De l’eau de café dite Kaffeewàsser pour se désaltérer. / ©S.Morgenthaler

Il fallait peu boire, car mélanger cerises et eau faisait mauvais ménage, disaient les grands, et pouvait même nous mener à l’hôpital. Aussi, maman nous recommandait-elle de manger des feuilles d’oseille dont l’acidité tempérait la soif.

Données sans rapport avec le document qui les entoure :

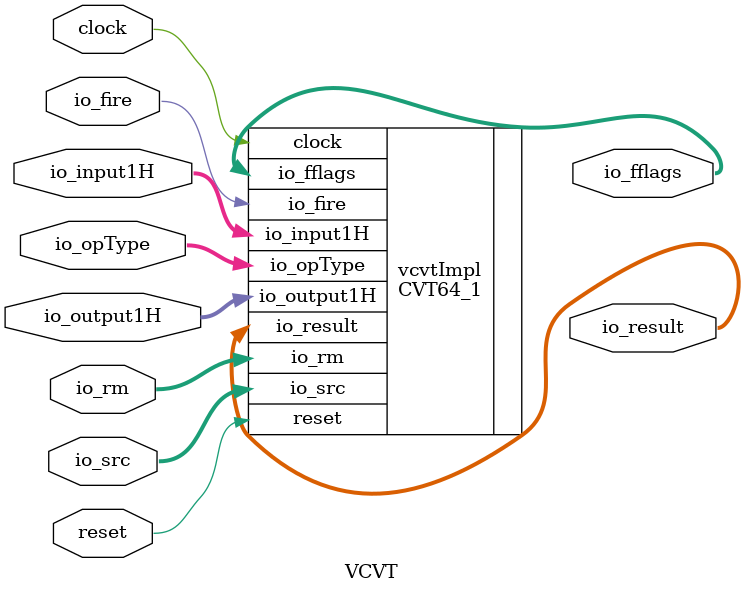
<source format=sv>
`ifndef RANDOMIZE
  `ifdef RANDOMIZE_MEM_INIT
    `define RANDOMIZE
  `endif // RANDOMIZE_MEM_INIT
`endif // not def RANDOMIZE
`ifndef RANDOMIZE
  `ifdef RANDOMIZE_REG_INIT
    `define RANDOMIZE
  `endif // RANDOMIZE_REG_INIT
`endif // not def RANDOMIZE

`ifndef RANDOM
  `define RANDOM $random
`endif // not def RANDOM

// Users can define INIT_RANDOM as general code that gets injected into the
// initializer block for modules with registers.
`ifndef INIT_RANDOM
  `define INIT_RANDOM
`endif // not def INIT_RANDOM

// If using random initialization, you can also define RANDOMIZE_DELAY to
// customize the delay used, otherwise 0.002 is used.
`ifndef RANDOMIZE_DELAY
  `define RANDOMIZE_DELAY 0.002
`endif // not def RANDOMIZE_DELAY

// Define INIT_RANDOM_PROLOG_ for use in our modules below.
`ifndef INIT_RANDOM_PROLOG_
  `ifdef RANDOMIZE
    `ifdef VERILATOR
      `define INIT_RANDOM_PROLOG_ `INIT_RANDOM
    `else  // VERILATOR
      `define INIT_RANDOM_PROLOG_ `INIT_RANDOM #`RANDOMIZE_DELAY begin end
    `endif // VERILATOR
  `else  // RANDOMIZE
    `define INIT_RANDOM_PROLOG_
  `endif // RANDOMIZE
`endif // not def INIT_RANDOM_PROLOG_

// Include register initializers in init blocks unless synthesis is set
`ifndef SYNTHESIS
  `ifndef ENABLE_INITIAL_REG_
    `define ENABLE_INITIAL_REG_
  `endif // not def ENABLE_INITIAL_REG_
`endif // not def SYNTHESIS

// Include rmemory initializers in init blocks unless synthesis is set
`ifndef SYNTHESIS
  `ifndef ENABLE_INITIAL_MEM_
    `define ENABLE_INITIAL_MEM_
  `endif // not def ENABLE_INITIAL_MEM_
`endif // not def SYNTHESIS

module VCVT(
  input         clock,
  input         reset,
  input         io_fire,
  input  [63:0] io_src,
  input  [7:0]  io_opType,
  input  [2:0]  io_rm,
  input  [3:0]  io_input1H,
  input  [3:0]  io_output1H,
  output [63:0] io_result,
  output [4:0]  io_fflags
);

  CVT64_1 vcvtImpl (
    .clock       (clock),
    .reset       (reset),
    .io_fire     (io_fire),
    .io_src      (io_src),
    .io_opType   (io_opType),
    .io_rm       (io_rm),
    .io_input1H  (io_input1H),
    .io_output1H (io_output1H),
    .io_result   (io_result),
    .io_fflags   (io_fflags)
  );
endmodule


</source>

À la fin de la journée, nous étions fourbus. Nous cachions la grande échelle dans le fossé pour éviter d’avoir à la transporter à nouveau le lendemain matin. Nous remontions au village avec nos paniers remplis posés sur la carriole. Nous déposions les cerises chez Marguerite Kleinklaus dans d’énormes tonneaux : elle collectait les fruits pour le distillateur René Helfrich, le fabricant d’eaux-de-vie de Kirrwiller. J’avais oublié le nom de ce distillateur et c’est le fils de Marguerite, Georges Kleinklaus, devenu prêtre à Marienthal, qui me le rappela cinquante ans plus tard, peu de temps avant qu’il ne meure en 2016.

Sitôt rentrés, nous lavions à l’eau de javel nos mains bleutées. Maman disait : Es làngt fìr hit. Morje isch äu wìder e Dàà. (Ça suffit pour aujourd’hui. Demain il y aura un nouveau jour).

Le lendemain, la saynète se renouvelait à l’identique : avec les paniers, les échelles, l’eau de café, les mains collantes, les cerises. Il me faut encore ajouter l’alouette qui montait vers le ciel, autour de midi, en ligne droite, en poussant ses trilles qui me faisaient penser à des cris de joie.